* _BRANO_:
APPROVATO IL DISEGNO DI LEGGE SULLO STATO GIURIDICO DEGLI INSEGNANTI DI RELIGIONE.

Sintesi del decreto

 

In data 15 luglio 2003 è stato approvato il disegno di legge sullo stato giuridico degli insegnanti di religione cattolica e a settembre uscirà il regolamento attuativo del bando di concorso.

ART.: 1 – RUOLI DEGLI  INSEGNANTI DI RELIGIONE

-          In base agli accordi fra Ministero e Conferenza Episcopale vengono istituiti due ruoli regionali corrispondenti ai cicli scolastici previsti dall’Ordinamento.

-          Agli insegnanti di religione si applicano le norme di stato giuridico e il trattamento economico previsti dal Testo Unico e dalla Contrattazione Collettiva.

-          Nelle scuole dell’infanzia ed elementare l’insegnamento della religione cattolica può essere affidato ai docenti di sezione o classe che siano riconosciuti idonei dall’autorità ecclesiastica e disposti a farlo.

ART.: 2 – DOTAZIONI ORGANICHE

Per tutti gli ordini e gradi di scuola in cui è previsto l’insegnamento della religione cattolica, la dotazione organica è articolata su base regionale e determinata nella misura del 70% dei posti d’insegnamento complessivamente funzionanti.

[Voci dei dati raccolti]
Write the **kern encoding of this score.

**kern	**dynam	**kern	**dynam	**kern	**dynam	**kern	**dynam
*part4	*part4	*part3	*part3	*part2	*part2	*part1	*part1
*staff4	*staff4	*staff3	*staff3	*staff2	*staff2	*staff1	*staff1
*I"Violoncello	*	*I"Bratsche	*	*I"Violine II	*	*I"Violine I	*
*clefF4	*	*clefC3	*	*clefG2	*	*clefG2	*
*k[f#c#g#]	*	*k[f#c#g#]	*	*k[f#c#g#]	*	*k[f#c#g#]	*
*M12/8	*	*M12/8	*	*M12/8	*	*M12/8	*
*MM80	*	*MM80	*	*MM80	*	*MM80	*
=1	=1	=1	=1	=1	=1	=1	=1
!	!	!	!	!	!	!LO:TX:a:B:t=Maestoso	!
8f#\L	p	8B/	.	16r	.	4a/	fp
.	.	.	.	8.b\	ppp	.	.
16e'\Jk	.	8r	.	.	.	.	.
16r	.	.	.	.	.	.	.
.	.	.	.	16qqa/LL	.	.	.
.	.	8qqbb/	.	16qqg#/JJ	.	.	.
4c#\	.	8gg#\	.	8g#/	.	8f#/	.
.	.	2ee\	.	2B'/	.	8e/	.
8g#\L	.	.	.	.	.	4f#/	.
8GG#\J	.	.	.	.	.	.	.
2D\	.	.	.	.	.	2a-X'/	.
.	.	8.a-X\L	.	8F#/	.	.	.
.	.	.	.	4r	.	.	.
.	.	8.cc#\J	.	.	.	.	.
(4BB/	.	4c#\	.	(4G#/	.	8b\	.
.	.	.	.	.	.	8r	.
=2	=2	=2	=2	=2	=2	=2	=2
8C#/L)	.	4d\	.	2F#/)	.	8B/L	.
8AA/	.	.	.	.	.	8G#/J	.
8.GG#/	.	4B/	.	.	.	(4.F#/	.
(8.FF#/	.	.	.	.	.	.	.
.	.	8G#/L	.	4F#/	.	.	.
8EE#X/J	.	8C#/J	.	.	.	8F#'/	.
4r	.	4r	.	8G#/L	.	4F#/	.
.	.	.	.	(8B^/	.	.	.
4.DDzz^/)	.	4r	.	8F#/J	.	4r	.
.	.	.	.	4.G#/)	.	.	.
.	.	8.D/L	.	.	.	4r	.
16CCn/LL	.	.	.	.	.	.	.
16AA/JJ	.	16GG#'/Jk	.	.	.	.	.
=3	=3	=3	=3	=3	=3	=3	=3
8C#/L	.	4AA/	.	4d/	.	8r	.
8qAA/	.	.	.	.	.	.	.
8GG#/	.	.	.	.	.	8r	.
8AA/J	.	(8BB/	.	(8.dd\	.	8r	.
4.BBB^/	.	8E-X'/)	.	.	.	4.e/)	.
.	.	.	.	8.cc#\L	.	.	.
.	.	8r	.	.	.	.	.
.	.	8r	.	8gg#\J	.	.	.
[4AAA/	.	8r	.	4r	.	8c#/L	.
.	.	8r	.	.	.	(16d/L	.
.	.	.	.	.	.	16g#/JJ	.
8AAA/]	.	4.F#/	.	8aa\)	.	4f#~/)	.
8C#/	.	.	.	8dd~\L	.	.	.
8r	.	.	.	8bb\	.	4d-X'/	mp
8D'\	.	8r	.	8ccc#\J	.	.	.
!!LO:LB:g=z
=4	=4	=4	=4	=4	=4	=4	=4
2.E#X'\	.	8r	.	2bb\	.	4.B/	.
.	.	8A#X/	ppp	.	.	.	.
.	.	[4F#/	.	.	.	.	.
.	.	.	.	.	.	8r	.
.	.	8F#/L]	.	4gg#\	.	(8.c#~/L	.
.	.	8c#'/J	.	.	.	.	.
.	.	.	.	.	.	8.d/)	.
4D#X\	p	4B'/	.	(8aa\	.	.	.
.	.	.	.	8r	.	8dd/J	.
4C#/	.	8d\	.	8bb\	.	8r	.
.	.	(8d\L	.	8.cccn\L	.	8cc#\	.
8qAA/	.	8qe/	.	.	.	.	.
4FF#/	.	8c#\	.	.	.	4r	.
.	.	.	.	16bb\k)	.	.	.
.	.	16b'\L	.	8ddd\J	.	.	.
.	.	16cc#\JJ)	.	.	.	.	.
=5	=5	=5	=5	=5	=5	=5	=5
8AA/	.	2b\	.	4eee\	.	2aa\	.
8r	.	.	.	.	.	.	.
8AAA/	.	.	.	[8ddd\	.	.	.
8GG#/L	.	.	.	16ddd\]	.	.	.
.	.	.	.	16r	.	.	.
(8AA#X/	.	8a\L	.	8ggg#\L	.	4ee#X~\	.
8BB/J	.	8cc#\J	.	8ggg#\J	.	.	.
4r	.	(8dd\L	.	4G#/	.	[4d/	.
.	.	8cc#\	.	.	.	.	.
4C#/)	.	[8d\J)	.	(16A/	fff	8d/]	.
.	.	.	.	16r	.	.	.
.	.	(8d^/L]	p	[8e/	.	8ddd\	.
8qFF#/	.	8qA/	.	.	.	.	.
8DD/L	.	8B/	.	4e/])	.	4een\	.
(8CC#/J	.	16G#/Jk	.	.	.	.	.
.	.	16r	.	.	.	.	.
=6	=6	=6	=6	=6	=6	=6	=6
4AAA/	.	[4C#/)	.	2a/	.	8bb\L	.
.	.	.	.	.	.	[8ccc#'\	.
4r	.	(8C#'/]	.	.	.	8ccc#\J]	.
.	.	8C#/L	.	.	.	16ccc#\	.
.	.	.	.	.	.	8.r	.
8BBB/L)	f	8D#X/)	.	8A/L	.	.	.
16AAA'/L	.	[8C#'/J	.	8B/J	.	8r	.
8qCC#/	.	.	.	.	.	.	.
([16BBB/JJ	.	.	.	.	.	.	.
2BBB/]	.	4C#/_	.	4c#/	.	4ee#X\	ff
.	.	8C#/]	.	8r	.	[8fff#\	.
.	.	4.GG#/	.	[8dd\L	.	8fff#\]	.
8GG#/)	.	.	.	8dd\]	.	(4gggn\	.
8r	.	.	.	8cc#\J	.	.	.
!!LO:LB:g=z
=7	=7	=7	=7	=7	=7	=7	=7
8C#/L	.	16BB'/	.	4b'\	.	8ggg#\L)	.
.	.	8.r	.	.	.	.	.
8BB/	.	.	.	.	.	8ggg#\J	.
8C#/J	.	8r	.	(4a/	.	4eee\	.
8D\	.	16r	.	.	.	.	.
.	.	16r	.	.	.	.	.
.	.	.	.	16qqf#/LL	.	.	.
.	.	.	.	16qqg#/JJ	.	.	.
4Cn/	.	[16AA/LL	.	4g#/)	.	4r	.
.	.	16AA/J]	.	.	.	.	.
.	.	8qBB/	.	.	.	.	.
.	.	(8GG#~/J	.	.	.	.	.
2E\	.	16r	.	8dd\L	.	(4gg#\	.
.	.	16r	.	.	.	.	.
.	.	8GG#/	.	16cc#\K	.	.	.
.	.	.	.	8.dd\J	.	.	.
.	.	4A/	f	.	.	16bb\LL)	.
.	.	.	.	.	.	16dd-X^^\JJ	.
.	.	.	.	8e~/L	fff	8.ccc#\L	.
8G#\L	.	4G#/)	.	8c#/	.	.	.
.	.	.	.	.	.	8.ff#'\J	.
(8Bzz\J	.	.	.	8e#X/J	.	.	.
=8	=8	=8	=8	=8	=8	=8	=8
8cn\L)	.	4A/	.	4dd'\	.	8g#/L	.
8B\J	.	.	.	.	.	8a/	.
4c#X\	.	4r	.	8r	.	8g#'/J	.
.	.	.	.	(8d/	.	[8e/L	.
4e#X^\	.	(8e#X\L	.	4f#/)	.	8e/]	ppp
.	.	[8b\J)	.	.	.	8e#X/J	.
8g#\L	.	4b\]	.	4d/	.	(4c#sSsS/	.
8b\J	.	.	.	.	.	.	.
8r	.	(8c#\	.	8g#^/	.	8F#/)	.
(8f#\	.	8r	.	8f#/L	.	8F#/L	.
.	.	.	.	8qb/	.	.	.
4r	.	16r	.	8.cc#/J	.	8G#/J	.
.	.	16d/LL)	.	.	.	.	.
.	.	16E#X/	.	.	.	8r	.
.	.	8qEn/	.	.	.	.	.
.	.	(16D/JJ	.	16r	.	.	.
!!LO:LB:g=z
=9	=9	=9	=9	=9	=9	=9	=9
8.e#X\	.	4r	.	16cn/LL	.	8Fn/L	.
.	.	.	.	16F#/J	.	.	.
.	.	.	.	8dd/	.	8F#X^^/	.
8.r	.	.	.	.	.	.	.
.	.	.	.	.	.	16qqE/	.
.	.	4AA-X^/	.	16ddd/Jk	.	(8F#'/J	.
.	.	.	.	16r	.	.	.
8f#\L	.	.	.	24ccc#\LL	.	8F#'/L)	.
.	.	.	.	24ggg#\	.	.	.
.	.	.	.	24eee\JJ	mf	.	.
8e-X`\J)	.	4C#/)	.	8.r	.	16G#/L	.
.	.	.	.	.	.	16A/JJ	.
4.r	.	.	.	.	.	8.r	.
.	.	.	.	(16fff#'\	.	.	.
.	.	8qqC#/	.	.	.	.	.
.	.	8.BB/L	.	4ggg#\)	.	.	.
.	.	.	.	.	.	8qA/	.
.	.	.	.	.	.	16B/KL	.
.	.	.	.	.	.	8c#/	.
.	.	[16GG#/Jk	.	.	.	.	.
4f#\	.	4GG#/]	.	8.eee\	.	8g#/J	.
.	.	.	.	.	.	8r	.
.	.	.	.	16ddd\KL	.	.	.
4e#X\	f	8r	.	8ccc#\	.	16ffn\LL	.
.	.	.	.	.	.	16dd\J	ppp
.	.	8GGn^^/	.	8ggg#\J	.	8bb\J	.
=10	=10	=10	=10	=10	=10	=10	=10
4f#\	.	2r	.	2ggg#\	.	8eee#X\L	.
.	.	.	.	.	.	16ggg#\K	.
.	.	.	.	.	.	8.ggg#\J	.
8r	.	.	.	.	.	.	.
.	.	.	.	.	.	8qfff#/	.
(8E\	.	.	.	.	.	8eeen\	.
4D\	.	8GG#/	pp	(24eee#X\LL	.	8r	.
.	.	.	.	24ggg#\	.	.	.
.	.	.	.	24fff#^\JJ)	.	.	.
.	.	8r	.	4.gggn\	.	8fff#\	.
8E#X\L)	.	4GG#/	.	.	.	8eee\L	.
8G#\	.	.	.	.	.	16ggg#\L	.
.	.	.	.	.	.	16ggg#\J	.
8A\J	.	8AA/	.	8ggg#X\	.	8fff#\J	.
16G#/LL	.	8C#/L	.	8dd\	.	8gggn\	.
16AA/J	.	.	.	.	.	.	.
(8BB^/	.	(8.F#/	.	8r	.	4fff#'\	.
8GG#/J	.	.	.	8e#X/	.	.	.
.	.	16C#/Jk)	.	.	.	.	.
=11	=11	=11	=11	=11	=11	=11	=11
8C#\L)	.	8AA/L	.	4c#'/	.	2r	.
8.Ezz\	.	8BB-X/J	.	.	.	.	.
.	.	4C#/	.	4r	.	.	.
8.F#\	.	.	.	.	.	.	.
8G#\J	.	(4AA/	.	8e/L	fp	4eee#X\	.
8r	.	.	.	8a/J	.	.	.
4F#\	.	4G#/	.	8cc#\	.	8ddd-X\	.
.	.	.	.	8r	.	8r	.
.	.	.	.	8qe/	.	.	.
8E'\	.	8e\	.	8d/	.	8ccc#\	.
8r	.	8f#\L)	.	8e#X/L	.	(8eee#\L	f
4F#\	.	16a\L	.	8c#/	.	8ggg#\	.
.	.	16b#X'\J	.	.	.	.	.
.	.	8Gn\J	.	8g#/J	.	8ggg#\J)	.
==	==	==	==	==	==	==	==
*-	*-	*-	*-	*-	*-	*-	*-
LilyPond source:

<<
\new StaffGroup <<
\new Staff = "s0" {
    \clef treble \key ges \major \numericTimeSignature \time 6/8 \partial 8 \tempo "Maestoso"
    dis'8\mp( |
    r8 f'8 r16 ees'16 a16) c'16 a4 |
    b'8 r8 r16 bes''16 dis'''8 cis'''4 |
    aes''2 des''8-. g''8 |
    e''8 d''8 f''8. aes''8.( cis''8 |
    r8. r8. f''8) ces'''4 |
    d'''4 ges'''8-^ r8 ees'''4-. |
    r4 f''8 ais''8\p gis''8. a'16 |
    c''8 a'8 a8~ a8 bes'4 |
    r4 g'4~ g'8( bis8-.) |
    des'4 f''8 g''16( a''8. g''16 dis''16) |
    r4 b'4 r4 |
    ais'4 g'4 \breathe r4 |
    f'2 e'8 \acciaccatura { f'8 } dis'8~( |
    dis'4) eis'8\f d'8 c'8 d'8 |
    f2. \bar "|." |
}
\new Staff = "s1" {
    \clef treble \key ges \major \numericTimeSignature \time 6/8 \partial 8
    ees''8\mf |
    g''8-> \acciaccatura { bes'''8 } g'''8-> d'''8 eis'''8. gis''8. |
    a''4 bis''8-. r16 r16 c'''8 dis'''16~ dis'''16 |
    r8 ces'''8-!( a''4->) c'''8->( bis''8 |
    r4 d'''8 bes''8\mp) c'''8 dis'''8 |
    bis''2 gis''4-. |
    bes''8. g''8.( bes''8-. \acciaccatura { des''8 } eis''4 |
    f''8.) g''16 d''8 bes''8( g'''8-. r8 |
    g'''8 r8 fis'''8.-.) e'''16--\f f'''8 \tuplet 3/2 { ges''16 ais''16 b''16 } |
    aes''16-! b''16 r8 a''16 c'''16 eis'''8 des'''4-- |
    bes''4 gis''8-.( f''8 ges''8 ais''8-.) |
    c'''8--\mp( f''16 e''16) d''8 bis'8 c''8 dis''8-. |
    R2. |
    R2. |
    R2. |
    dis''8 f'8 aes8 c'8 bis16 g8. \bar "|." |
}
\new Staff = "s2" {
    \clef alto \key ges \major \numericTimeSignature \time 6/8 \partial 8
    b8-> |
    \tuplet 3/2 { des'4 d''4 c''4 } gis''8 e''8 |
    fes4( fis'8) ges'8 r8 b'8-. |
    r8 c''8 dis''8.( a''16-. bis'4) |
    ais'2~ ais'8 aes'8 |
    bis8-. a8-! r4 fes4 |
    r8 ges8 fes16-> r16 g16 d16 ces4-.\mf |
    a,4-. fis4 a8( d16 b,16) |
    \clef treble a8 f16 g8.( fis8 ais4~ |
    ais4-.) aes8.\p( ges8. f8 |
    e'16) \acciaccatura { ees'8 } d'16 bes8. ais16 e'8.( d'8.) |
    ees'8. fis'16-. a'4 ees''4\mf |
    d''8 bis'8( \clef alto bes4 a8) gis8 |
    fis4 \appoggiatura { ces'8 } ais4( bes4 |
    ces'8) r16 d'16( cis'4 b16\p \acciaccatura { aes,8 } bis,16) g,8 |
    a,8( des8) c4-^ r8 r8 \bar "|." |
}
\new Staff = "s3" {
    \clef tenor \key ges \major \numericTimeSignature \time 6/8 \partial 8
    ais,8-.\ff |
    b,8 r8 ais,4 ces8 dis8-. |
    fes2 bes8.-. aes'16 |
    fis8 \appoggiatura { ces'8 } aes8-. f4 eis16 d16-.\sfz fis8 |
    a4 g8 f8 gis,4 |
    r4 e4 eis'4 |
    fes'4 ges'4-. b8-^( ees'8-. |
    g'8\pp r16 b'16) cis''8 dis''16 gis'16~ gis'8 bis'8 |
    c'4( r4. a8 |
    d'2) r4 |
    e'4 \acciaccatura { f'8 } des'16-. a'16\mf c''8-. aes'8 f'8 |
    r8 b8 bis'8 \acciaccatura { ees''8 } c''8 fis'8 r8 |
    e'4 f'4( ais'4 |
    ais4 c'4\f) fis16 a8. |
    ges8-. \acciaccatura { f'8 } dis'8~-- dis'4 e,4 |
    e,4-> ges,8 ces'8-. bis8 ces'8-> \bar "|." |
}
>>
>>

* _ISTRUZIONI_: Ricopia per intero il brano sullo stato giuridico degli insegnanti di religione, senza alcuna modifica. Le righe costituiscono materiale a sé, separato dal brano.

* _RISPOSTA_:
APPROVATO IL DISEGNO DI LEGGE SULLO STATO GIURIDICO DEGLI INSEGNANTI DI RELIGIONE.

Sintesi del decreto

 

In data 15 luglio 2003 è stato approvato il disegno di legge sullo stato giuridico degli insegnanti di religione cattolica e a settembre uscirà il regolamento attuativo del bando di concorso.

ART.: 1 – RUOLI DEGLI  INSEGNANTI DI RELIGIONE

-          In base agli accordi fra Ministero e Conferenza Episcopale vengono istituiti due ruoli regionali corrispondenti ai cicli scolastici previsti dall’Ordinamento.

-          Agli insegnanti di religione si applicano le norme di stato giuridico e il trattamento economico previsti dal Testo Unico e dalla Contrattazione Collettiva.

-          Nelle scuole dell’infanzia ed elementare l’insegnamento della religione cattolica può essere affidato ai docenti di sezione o classe che siano riconosciuti idonei dall’autorità ecclesiastica e disposti a farlo.

ART.: 2 – DOTAZIONI ORGANICHE

Per tutti gli ordini e gradi di scuola in cui è previsto l’insegnamento della religione cattolica, la dotazione organica è articolata su base regionale e determinata nella misura del 70% dei posti d’insegnamento complessivamente funzionanti.